> **TEXT PROVIDED**:
>>>
1. Introduction

Designing a modern processor is a complex task that demands the best trade-offs in its hardware and software components. The instruction set architecture, although an important factor in the performance of a design, cannot be easily and radically changed from one generation of a product to the next. This leaves three important and intertwined trade-offs that can affect the performance of a processor. They are the process technology, the micro-architecture, and the software (e.g. compiler, binary translator, operating system). I will focus on the first two trade-offs in this paper.

On a side note, because of the increasing complexity and processing speed in a processor design, design automation and verification become two major issues. New tools are needed not only to ensure functional correctness, but also to ensure timely completion and expected performance of a design.

2. Process Technology

Advances in process technology have been a major contributor to the superior performance of the latest generations of microprocessors. A good design will become a lesser performer if it is unable to "ride the technology curve" or is built using an obsolete process technology. The advances in process technology offer more transistors on an integrated circuit, reduce the switching speed of logic gates, and reduce power dissipation.
<<<
> **DATA SECTION**:
>>>
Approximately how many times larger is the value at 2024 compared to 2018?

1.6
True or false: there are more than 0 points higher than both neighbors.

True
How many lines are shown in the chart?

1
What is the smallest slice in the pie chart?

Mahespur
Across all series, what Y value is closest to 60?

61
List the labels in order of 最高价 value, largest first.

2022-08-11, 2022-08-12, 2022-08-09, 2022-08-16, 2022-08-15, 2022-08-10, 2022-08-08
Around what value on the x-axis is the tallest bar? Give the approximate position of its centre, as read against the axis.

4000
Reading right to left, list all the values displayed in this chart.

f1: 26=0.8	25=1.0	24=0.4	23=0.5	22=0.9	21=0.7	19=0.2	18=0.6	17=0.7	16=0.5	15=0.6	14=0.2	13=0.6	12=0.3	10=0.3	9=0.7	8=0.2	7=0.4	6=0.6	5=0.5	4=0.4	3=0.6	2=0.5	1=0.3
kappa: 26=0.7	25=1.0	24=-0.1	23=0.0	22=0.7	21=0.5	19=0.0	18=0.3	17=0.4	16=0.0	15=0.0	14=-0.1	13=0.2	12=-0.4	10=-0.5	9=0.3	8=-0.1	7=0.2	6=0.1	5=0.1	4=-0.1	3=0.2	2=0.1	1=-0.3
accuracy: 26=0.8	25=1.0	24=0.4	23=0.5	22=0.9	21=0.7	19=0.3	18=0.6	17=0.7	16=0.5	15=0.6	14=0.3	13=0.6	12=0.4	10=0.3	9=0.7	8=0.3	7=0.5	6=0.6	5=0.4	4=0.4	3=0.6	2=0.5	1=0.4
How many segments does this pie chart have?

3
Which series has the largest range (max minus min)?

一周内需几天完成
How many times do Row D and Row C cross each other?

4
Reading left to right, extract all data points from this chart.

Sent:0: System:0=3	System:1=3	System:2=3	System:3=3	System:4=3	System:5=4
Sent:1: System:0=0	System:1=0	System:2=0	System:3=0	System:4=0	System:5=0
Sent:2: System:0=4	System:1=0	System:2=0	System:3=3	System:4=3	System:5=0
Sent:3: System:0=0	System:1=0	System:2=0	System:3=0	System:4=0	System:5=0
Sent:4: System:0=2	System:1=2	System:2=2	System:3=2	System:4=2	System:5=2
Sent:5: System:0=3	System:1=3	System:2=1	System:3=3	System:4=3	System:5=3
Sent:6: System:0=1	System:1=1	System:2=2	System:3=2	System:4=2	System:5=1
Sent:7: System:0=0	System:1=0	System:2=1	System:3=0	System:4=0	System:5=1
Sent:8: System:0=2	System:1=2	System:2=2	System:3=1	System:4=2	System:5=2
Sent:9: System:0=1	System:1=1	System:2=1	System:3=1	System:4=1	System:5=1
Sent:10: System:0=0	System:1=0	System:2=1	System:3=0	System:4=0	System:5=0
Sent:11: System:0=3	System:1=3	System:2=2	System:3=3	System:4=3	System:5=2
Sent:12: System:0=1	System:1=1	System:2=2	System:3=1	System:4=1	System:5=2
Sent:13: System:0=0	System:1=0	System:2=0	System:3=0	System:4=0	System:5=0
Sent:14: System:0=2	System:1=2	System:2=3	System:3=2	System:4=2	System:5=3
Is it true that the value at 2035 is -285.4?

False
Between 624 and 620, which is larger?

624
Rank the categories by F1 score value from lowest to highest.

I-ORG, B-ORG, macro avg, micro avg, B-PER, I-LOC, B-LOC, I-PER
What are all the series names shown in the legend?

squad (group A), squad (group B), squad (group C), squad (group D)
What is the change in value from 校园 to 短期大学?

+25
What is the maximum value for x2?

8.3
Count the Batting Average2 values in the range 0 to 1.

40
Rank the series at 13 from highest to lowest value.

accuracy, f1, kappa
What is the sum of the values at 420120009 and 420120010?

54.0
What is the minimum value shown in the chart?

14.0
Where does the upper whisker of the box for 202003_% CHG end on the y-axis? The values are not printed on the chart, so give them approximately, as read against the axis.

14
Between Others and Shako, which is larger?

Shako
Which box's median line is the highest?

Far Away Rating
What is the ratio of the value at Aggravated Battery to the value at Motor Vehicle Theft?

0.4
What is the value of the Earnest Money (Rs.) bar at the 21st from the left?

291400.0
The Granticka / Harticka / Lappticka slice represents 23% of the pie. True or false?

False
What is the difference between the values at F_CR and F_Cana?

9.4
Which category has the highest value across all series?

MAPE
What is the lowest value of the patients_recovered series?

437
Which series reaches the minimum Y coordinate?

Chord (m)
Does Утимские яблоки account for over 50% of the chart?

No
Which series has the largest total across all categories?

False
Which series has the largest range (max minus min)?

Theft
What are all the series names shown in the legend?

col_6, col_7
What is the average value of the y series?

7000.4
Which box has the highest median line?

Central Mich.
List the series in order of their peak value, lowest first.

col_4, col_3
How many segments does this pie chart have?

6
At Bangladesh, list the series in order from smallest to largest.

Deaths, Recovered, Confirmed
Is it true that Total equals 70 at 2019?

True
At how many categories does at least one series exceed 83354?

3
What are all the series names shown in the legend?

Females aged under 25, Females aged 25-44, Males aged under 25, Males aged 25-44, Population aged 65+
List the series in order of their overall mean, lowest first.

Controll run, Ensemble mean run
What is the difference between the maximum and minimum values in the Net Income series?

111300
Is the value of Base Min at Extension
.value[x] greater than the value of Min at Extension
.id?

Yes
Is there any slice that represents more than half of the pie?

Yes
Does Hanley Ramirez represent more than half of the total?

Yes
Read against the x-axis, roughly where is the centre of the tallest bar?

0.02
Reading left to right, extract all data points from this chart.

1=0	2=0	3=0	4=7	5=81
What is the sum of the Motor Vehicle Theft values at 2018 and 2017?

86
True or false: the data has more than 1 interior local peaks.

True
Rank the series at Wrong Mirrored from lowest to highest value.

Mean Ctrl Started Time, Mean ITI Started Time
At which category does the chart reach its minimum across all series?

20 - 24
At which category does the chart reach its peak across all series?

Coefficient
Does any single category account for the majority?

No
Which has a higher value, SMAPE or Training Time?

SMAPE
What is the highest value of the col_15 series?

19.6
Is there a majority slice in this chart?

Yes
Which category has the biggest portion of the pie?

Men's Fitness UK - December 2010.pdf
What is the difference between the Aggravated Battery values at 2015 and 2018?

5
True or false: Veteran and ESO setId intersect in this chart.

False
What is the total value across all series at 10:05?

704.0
<<<
> **PROMPT 1**: Rewrite the paragraph of the processor design text that begins "Designing a modern processor" as a short list that keeps its main facts.
> **PROMPT 2**: In the processor design text, which two issues become major because of the growing complexity and processing speed in processor design?
> **PROMPT 3**: Output the part of the processor design text starting at "On a side note, because" and ending at "of a design.".
The entries have nothing to do with what comes next.

> **FINAL ANSWER 1**:
- Designing a modern processor is complex and calls for the best trade-offs between hardware and software.
- The instruction set architecture matters for performance but can't easily be changed radically from one product generation to the next.
- That leaves three linked trade-offs that affect performance:
  - process technology
  - micro-architecture
  - software (such as the compiler, binary translator and operating system)
- The paper focuses on the first two.

> **FINAL ANSWER 2**: Design automation and verification.

> **FINAL ANSWER 3**:
On a side note, because of the increasing complexity and processing speed in a processor design, design automation and verification become two major issues. New tools are needed not only to ensure functional correctness, but also to ensure timely completion and expected performance of a design.